Tom Fuerst has a long-standing and distinguished track record as a senior biotechnology executive and former government official with more than two decades of experience in the research, development, and manufacturing of biological products, and strategic planning.  Dr. Fuerst has served as a leader at the nexus of government, industry, and academia and brings extensive scientific expertise and knowledge of state-of-the-art technologies and practices used in the discovery and development of vaccines and biotherapeutic products.  Early in his career, Dr. Fuerst was a founding scientist at MedImmune in which he helped establish its R&D programs that set the stage for the company’s future success.  He later joined Sanofi Pasteur and played a key role in establishing the company’s biodefense initiative post September 11.  The Department of Health and Human Services (HHS) then asked him to serve as director of vaccines and biologics, and senior science and technology advisor in the Office of the Secretary.  In this capacity, he helped establish and lead a government organization, now called the Biomedical Advanced Research and Development Authority (BARDA), responsible for the development and acquisition of vaccines and immunotherapeutic products for biodefense and other emerging public health threats, including anthrax, smallpox, botulism, and pandemic flu.  Dr. Fuerst also served as program director of a Defense Advanced Research Projects Agency (DARPA) initiative for the Department of Defense (DoD) to develop the concept of a dedicated, flexible capability for the advanced development and manufacturing (ADM) of biological countermeasures to address national security needs.  The U.S. government now has four such ADM public-private partnerships in association with HHS and DoD.  Following HHS, he transitioned back to industry to serve as executive vice president and chief scientific officer at PharmAthene, a leading biodefense company.

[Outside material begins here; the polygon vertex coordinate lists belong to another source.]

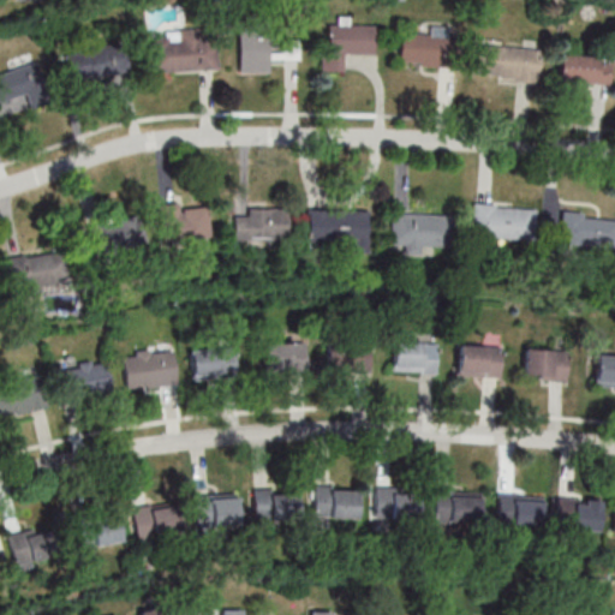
[(324,25),(323,71),(346,71),(347,53),(376,54),(377,27),(351,25),(351,16),(338,16),(336,25),(324,25)]
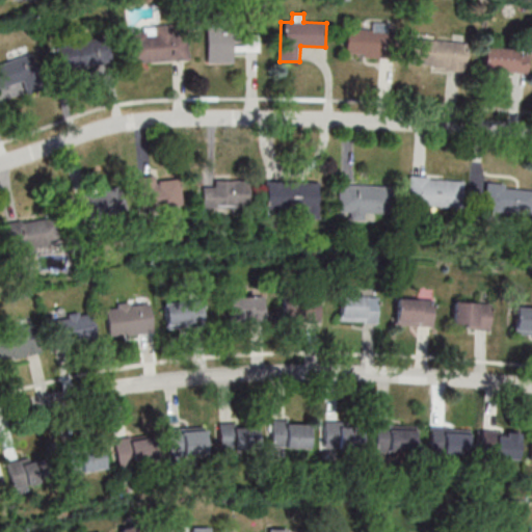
[(346,29),(346,55),(389,55),(389,23),(371,23),(371,29),(346,29)]
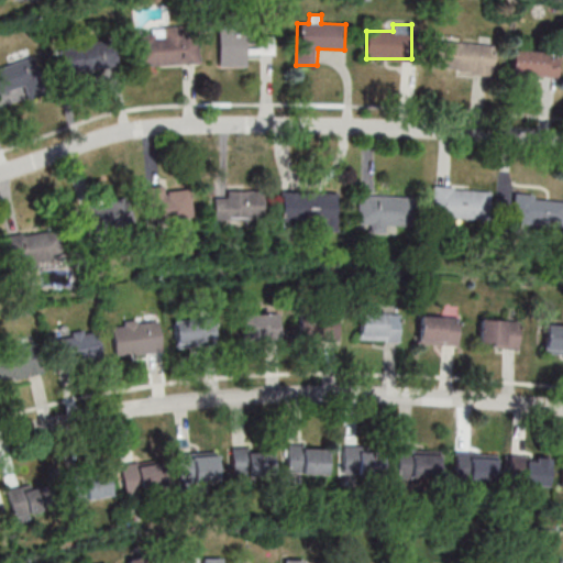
[(246,66),(246,30),(219,30),(219,66),(246,66)]
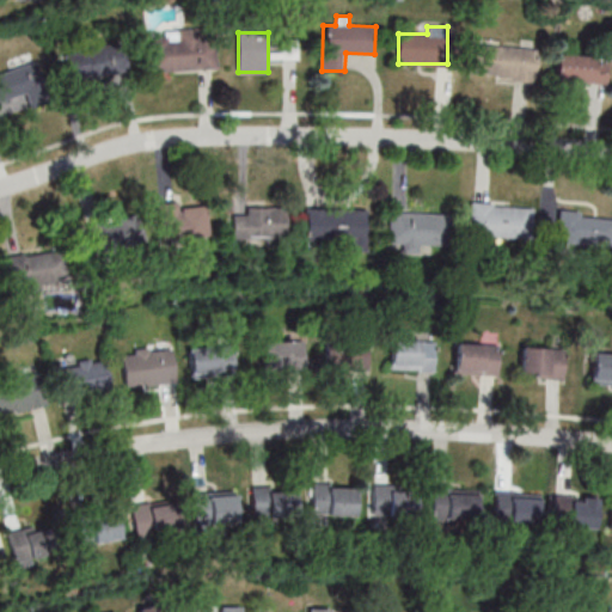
[(150,71),(218,69),(216,35),(148,36),(150,71)]
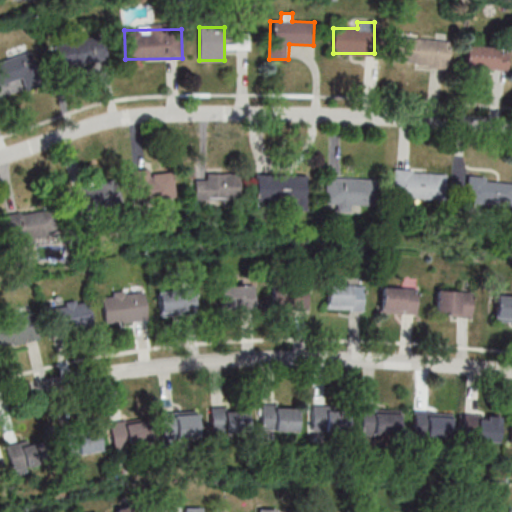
[(397,62),(448,68),(450,41),(400,36),(397,62)]
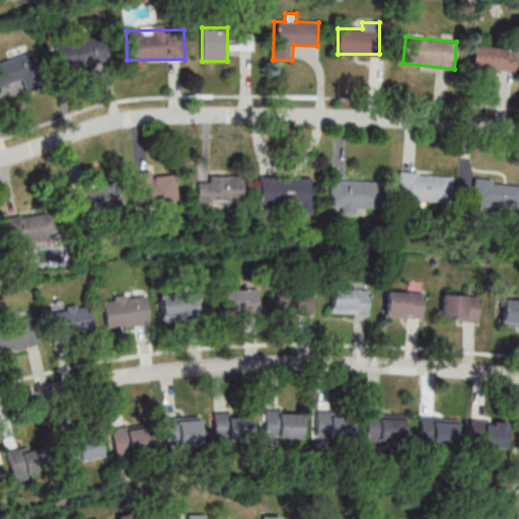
[(515,71),(516,48),(472,45),(470,68),(515,71)]
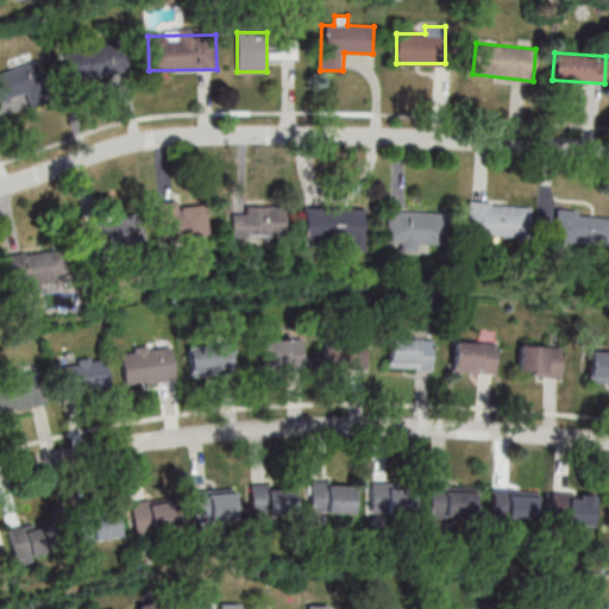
[(532,206),(470,200),(468,233),(528,239),(532,206)]
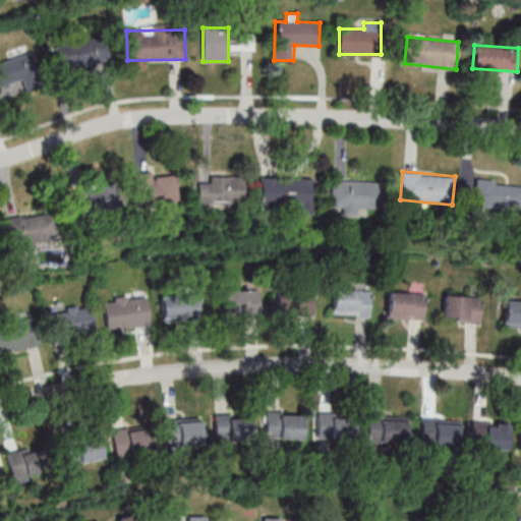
[(178,173),(133,173),(133,201),(178,201),(178,173)]
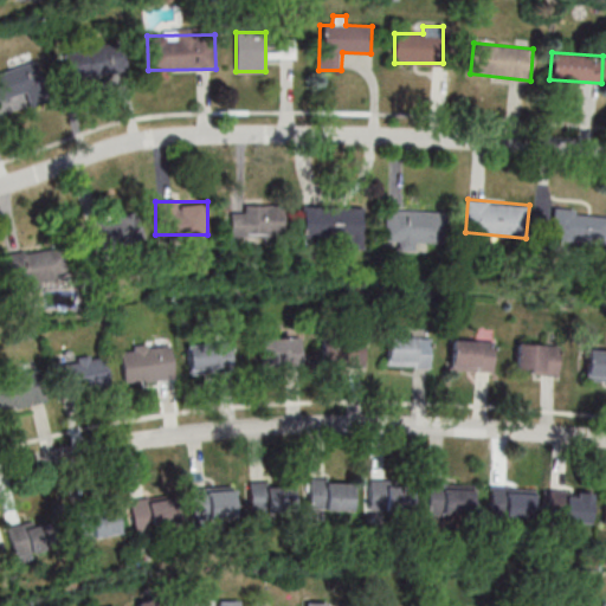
[(284,236),(284,206),(231,206),(231,236),(284,236)]
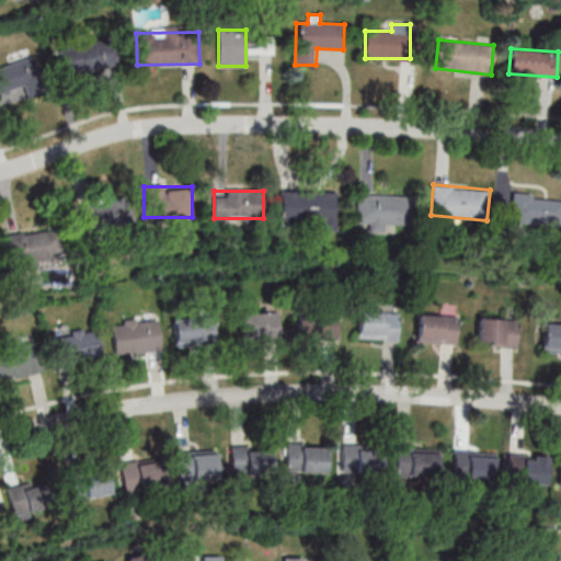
[(338,192),(281,192),(281,220),(320,220),(320,230),(338,230),(338,192)]
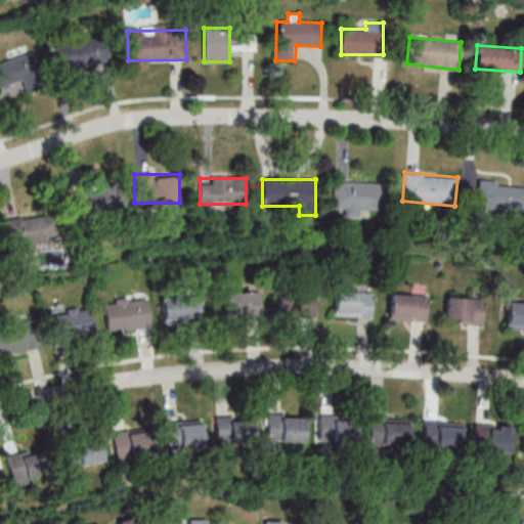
[(383,209),(384,182),(334,181),(334,209),(345,209),(344,216),(361,216),(361,209),(383,209)]
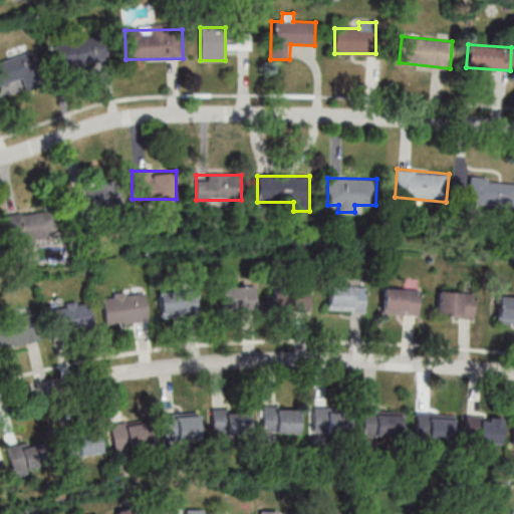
[(513,207),(513,180),(470,178),(468,205),(513,207)]
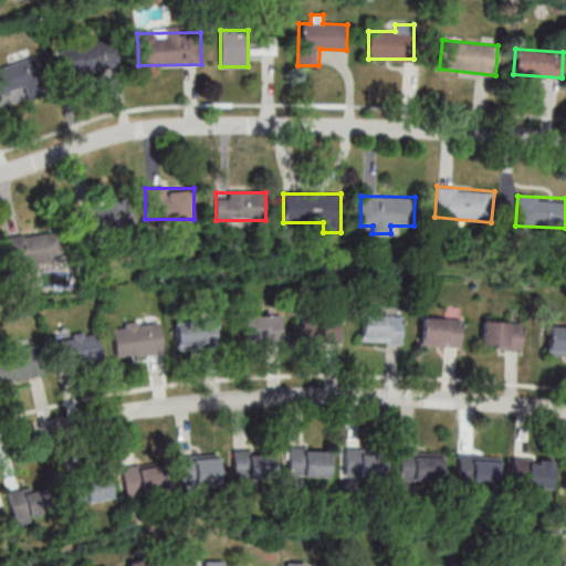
[(362,343),(401,343),(401,314),(362,314),(362,343)]
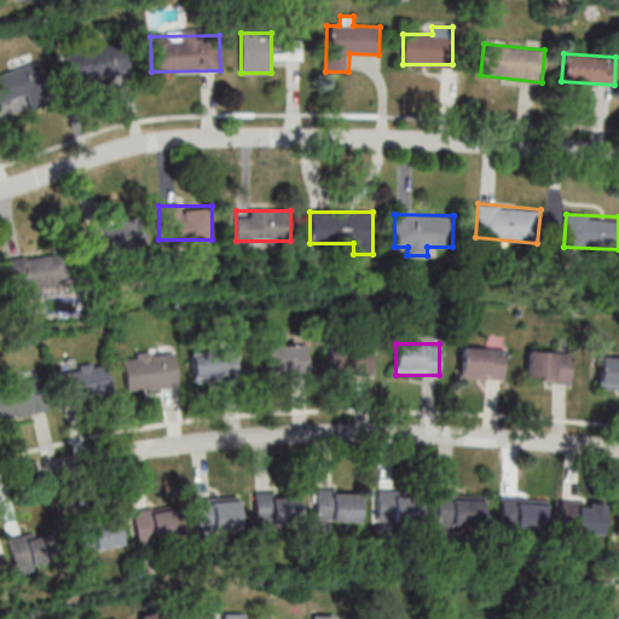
[(310,345),(266,345),(266,371),(310,371),(310,345)]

Dr. Fuerst served as a senior fellow at the National Institutes of Health, NIAID, and holds a B.A. in biochemistry from the University of California at Berkeley, a Ph.D. in molecular genetics from Cornell University, and a MBA in science, technology, and innovation from the George Washington University. He is the recipient of several Distinguished Service Awards for leadership from HHS, serves on the Advisory Council for the College of Life Sciences at Cornell University, and participates on advisory boards in the biotechnology industry.

John P. Marino, Ph.D.
Associate Director, Institute for Bioscience and Biotechnology Research, Group Leader, NIST Biomolecular Measurement Biomolecular Structure and Function

John Marino is an Associate Director at the Institute for Bioscience and Biotechnology Research (IBBR) and the Group Leader of the NIST Biomolecular Structure & Function Group at IBBR.  He is also appointed adjunct professor in the Department of Chemistry and Biochemistry and a member of the Molecular and Cell Biology Program at the University of Maryland, College Park.  Dr. Marino graduated magna cum laude from Princeton University in 1989 and completed a Ph.D. in Chemistry from Yale University under the supervision of Professor Donald M. Crothers in 1995.  He then worked from 1995 to 1997 in the group of Professor Christian Griesinger at the Goethe Universität in Frankfurt, Germany as an Alexander von Humboldt post-doctoral fellow.  From 1997 to 2008, he held the positions of NIST research chemist and adjunct professor at the University of Maryland Biotechnology Institute (UMBI) at the Center for Advanced Research in Biotechnology (CARB) in Rockville, Maryland.  In 2008, he became Leader of the Biomolecular Structure & Function Group and Associate Director of CARB (now IBBR).  Dr. Marino’s research focuses on developing Nuclear Magnetic Resonance (NMR) and other biophysical methods to advance precision measurement of biomolecular structure and dynamics.


David Weber, Ph.D.
Associate Director, Institute for Bioscience and Biotechnology Research, Professor, University of Maryland School of Medicine, Department of Biochemistry and Molecular Biology

David Weber is the Associate Director of the Institute for Bioscience and Biotechnology Research (IBBR) and the Director of the Center for Biomolecular Therapeutics (CBT).  He is also a professor in the Department of Biochemistry and Molecular Biology in the University of Maryland School of Medicine.  Dr. Weber has also been the Director of the UMB NMR center since 1993 and was the Director of Graduate Education for the Joint Program in Biochemistry & Molecular Biology (from 2001 to 2011).  He serves as an editorial member of more than 10 journals, and has authored more than 150 research articles and book chapters involving basic science and biomedical therapeutics advances.